The primary and major goal of this course is to provide an opportunity for
students to evaluate published articles in terms of quantitative methods and
thereby encourage them to make their own quantitative research proposal.
Qualitative Methods I (3)
The purpose of this course is to introduce doctoral students
to the philosophy and methods of qualitative research. Through an examination of the evolution of
qualitative methods, the various forms of qualitative research, and the ways to
conduct qualitative inquiry, students will receive a foundation in qualitative
research. Also a focus of the seminar
will be mixed-methods research, survey development (open and close-ended
questions), and research design. Students
will develop qualitative research protocols, which will be implemented during
the Qualitative Methods II course.
Research Design (3)
Covers the fundamentals of research in the social sciences: philosophy
of science; theory construction; alternative research designs and methods for gathering data, writing, scholarly
criticism, and the publishing process. Students will gain an
understanding of the types of research methods which fit research questions.
Administrative Politics (3)
Bureaucratic power as a function of expertise, information, and coalition building. The importance of administrative discretion, political sensitivity, and skill. Political relationships among individuals, work groups, agencies, and other entities. American political institutions and processes.
Performance Measurement and Program Evaluation (3)
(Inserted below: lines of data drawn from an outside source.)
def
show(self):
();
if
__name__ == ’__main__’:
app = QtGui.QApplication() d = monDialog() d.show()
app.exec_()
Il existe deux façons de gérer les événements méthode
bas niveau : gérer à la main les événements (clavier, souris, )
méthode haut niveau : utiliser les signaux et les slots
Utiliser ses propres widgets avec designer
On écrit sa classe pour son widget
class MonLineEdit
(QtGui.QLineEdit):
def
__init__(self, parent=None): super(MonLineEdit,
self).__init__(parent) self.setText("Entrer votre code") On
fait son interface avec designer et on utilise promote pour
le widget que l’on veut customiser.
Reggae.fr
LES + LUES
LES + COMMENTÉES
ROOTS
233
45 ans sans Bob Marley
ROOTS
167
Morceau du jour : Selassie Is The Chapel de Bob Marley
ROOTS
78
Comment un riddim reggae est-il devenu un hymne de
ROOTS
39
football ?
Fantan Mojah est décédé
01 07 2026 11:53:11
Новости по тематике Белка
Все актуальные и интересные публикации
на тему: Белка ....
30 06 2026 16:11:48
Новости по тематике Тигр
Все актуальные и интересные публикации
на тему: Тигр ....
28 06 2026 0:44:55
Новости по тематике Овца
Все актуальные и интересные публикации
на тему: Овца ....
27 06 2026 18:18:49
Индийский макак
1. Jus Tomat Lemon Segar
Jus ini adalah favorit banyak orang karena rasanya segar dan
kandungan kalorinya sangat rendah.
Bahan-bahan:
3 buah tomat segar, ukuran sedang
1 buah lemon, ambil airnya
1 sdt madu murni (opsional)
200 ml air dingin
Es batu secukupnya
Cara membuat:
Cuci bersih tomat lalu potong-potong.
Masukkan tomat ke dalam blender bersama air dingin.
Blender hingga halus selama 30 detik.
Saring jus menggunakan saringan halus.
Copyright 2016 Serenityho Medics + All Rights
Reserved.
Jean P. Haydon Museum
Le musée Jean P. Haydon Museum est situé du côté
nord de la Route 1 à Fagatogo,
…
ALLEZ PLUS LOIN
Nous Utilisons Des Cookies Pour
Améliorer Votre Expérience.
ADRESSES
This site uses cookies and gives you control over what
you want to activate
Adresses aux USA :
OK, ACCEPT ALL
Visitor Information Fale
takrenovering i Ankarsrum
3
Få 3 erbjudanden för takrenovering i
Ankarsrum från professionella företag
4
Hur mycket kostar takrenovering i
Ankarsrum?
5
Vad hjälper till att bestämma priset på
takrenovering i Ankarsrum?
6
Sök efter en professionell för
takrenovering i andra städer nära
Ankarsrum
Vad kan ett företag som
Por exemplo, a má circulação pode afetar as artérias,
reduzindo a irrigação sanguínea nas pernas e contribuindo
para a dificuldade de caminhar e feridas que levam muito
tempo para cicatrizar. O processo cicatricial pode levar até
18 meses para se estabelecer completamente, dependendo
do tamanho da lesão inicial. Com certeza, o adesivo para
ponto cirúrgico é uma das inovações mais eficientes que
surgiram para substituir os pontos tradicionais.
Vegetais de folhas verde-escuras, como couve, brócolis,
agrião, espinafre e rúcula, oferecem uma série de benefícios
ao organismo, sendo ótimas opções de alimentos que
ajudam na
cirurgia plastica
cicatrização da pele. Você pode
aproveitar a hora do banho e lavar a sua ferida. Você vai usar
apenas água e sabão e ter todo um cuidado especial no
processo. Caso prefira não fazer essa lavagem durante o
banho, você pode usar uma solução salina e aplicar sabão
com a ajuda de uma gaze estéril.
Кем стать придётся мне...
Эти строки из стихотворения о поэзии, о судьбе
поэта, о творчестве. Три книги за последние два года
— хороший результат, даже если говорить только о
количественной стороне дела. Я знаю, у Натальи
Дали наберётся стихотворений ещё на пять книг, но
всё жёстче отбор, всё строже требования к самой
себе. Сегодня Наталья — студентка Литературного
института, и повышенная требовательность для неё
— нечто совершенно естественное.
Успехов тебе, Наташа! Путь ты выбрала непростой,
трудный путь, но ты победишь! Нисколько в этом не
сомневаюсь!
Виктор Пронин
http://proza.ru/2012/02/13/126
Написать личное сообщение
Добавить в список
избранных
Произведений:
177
The assessment of organizational performance, with particular attention to concepts of efficiency, effectiveness, outputs, and outcomes. Evaluation design, data-collection procedures, and data analyses.
Citizen Participation and Productive Management (3)
Analyzes various approaches to the relationship between citizen participation and productive public management. Explores factors influencing citizen involvement. Examines potential benefits and dysfunctions of an active citizenry. An important focus is on the role of public administrators in creating structures and networks to encourage citizens to work with officials in policy development and implementation.
Intellectual History of Public Administration (3)
This course examines the field of public administration
through historical lenses, focusing on the periods of development from "the
Orthodoxy" to New Public Management and beyond.
Leadership, Equity, and Diversity (3)
This course addresses governance from a human resources perspective,
focusing on such topics as leadership and diversity in the public sector.
Qualitative Methods II (3)
The purpose of this course is to give doctoral students a
more in-depth understanding of the various ways to gather qualitative
data. This course will differ from
Qualitative Methods I in that it will be a seminar where students will read intensively
about, and examine examples of, individual data-gathering techniques. These focused
readings will be coupled with a lab experience in which students must implement
their protocols developed in Qualitative Methods I. Analyzing qualitative data and ethical considerations will also be discussed.
Selected Topics in Public Administration (3)
Examination of selected issues and problems in public sector administration and management. Students should check with the department to determine the precise curriculum to be offered in a given semester.
Internship in Public Administration (3)
Participation in activities of an agency or institution under supervision of a faculty member and supervisor in the agency. Requires reports and analyses of activities.
Independent Study in Public Administration (3)
Independent research on a topic related to public administration under the guidance of an adviser.
Dissertation Research in Public Administration (3)
The Dissertation Proposal Committee normally consists of three to five members, one of whom should be a member of a graduate faculty outside the School of Public Affairs and Administration. Prior to the defense of the proposal, the composition of the dissertation committee must be approved by the Ph.D. director.